Items from a data source
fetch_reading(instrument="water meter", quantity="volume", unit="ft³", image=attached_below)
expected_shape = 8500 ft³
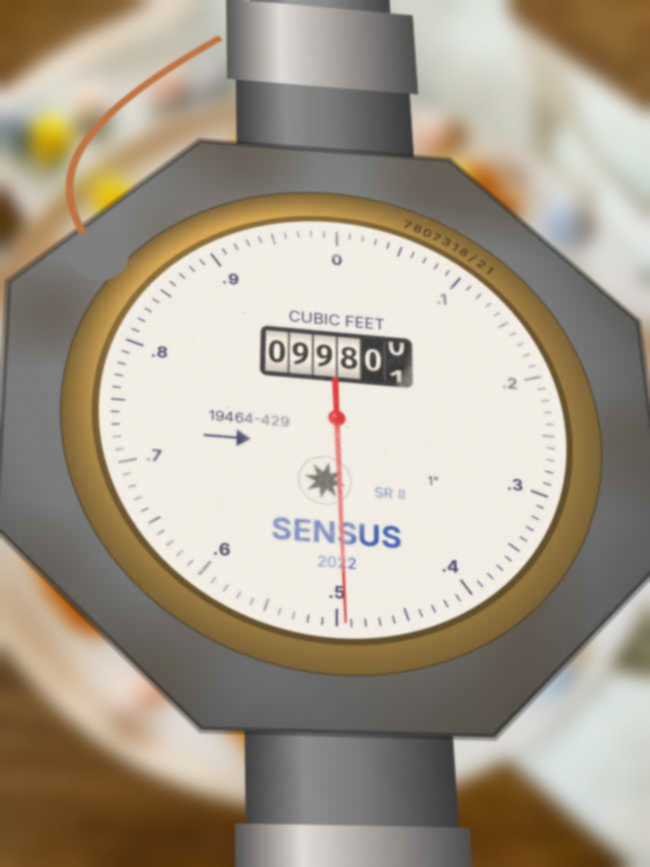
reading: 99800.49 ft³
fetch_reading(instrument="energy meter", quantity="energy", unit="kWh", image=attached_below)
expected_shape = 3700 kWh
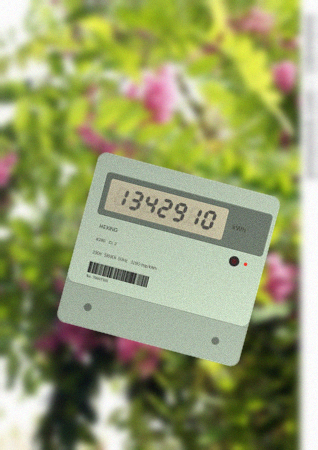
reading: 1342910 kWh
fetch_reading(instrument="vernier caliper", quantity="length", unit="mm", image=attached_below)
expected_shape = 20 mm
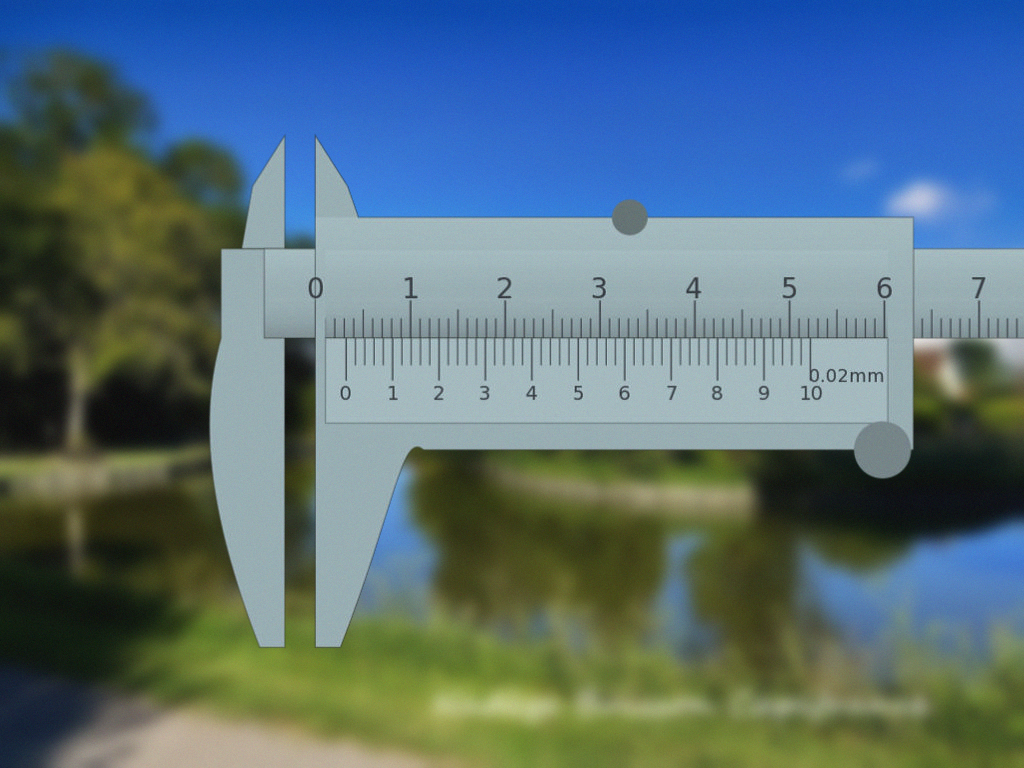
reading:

---

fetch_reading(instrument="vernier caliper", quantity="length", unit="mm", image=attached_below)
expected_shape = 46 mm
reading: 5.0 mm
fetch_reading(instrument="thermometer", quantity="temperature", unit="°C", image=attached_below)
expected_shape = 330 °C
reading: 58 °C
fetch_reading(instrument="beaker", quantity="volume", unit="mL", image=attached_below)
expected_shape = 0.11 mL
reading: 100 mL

Problem statement: Identify every line in the material above that contains the string "instrument", and copy each such line in full. Matching is case-sensitive.

Task result:
fetch_reading(instrument="water meter", quantity="volume", unit="ft³", image=attached_below)
fetch_reading(instrument="energy meter", quantity="energy", unit="kWh", image=attached_below)
fetch_reading(instrument="vernier caliper", quantity="length", unit="mm", image=attached_below)
fetch_reading(instrument="vernier caliper", quantity="length", unit="mm", image=attached_below)
fetch_reading(instrument="thermometer", quantity="temperature", unit="°C", image=attached_below)
fetch_reading(instrument="beaker", quantity="volume", unit="mL", image=attached_below)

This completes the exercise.